● **Excerpt**:

Tetraclita rubescens , the pink volcano barnacle, is a species of sessile barnacle in the family Tetraclitidae.

T. rubescens is a sessile barnacle with a diameter usually to 30 mm, rarely to 50 mm. Exoskeletal wall consists of four plates with no basal plate (all other local acorn barnacles have 6 plates). The shells of adults are pink to reddish and appear thatched, while the shells of (uneroded) juveniles are white (Morris et al. 1980).

Habitat and Geographic Range
Common in middle to low intertidal zones on rocks exposed to strong surf from Cape Mendocino, Northern California to Baja California (Carlton 2007).

● **Record excerpts**:
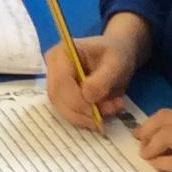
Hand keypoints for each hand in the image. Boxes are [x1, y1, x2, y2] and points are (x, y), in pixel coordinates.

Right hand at [43, 11, 149, 131]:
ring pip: (62, 108)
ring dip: (85, 117)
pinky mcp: (62, 95)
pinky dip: (86, 118)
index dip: (76, 100)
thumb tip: (88, 97)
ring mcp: (55, 82)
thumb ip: (102, 80)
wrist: (118, 54)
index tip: (96, 112)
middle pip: (57, 97)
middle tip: (106, 116)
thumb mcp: (116, 64)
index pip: (61, 81)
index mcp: (62, 53)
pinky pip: (69, 112)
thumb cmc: (116, 54)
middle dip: (81, 112)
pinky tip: (104, 113)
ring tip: (110, 110)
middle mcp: (53, 67)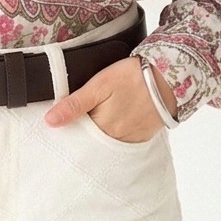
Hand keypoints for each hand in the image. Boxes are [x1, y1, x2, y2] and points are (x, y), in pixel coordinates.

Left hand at [44, 55, 174, 141]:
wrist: (169, 76)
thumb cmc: (133, 77)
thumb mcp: (99, 85)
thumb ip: (74, 104)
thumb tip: (50, 121)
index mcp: (103, 127)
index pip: (76, 138)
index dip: (67, 131)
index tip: (58, 126)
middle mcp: (116, 139)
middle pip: (91, 144)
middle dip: (81, 137)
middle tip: (75, 123)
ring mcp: (131, 140)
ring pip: (106, 144)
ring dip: (98, 138)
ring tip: (95, 121)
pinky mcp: (142, 137)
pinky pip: (122, 143)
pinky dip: (114, 137)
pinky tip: (111, 125)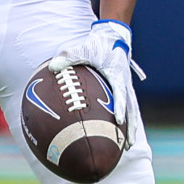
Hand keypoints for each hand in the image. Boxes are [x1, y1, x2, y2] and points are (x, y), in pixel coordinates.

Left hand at [48, 19, 144, 134]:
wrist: (112, 36)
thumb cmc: (98, 44)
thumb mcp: (82, 48)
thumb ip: (68, 57)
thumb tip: (52, 66)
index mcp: (118, 75)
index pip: (121, 94)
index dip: (120, 108)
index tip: (118, 121)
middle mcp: (125, 84)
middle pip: (132, 109)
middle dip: (131, 127)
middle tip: (127, 145)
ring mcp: (126, 87)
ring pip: (132, 111)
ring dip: (131, 128)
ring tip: (127, 146)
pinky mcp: (123, 88)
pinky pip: (126, 107)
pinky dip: (125, 120)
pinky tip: (117, 133)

● **Tasks for this exercise**:
a) According to the pink volcano barnacle text, how many plates make up the exoskeletal wall of T. rubescens?
b) Write the next part of the pink volcano barnacle text, starting after its habitat and range section.
The data above is separate from the pink volcano barnacle text.

● **Responses per task**:
a) Four plates, with no basal plate.

b)
Natural History

Thatched barnacles are usually found growing as solitary individuals rather than in aggregations, like acorn barnacles (Engle and Davis 1996). Thatched barnacles are brooders, and do not become reproductive until they are about 2 years old (18mm in diameter). In California, as many as 3 broods of 1,000-50,000 nauplius larvae (depending on parent size) can be released by an individual in one summer (Morris et al. 1980). Tetraclita rubescens may live as long as 15 years (Hines 1978). These barnacles are effective competitors for space, and may influence the distribution of mussels and other species (Foster et al. 1988). In the lower intertidal zone, individuals may grow large enough to avoid predation by sea stars and gastropods (Morris et al. 1980). Up until the 1990s the northern range limit was thought to be San Francisco; however; more recent studies have placed the northern limit several hundred kilometers farther north into Northern California (Connolly and Roughgarden 1998), possibly in response to global climate change (Dawson et al. 2010).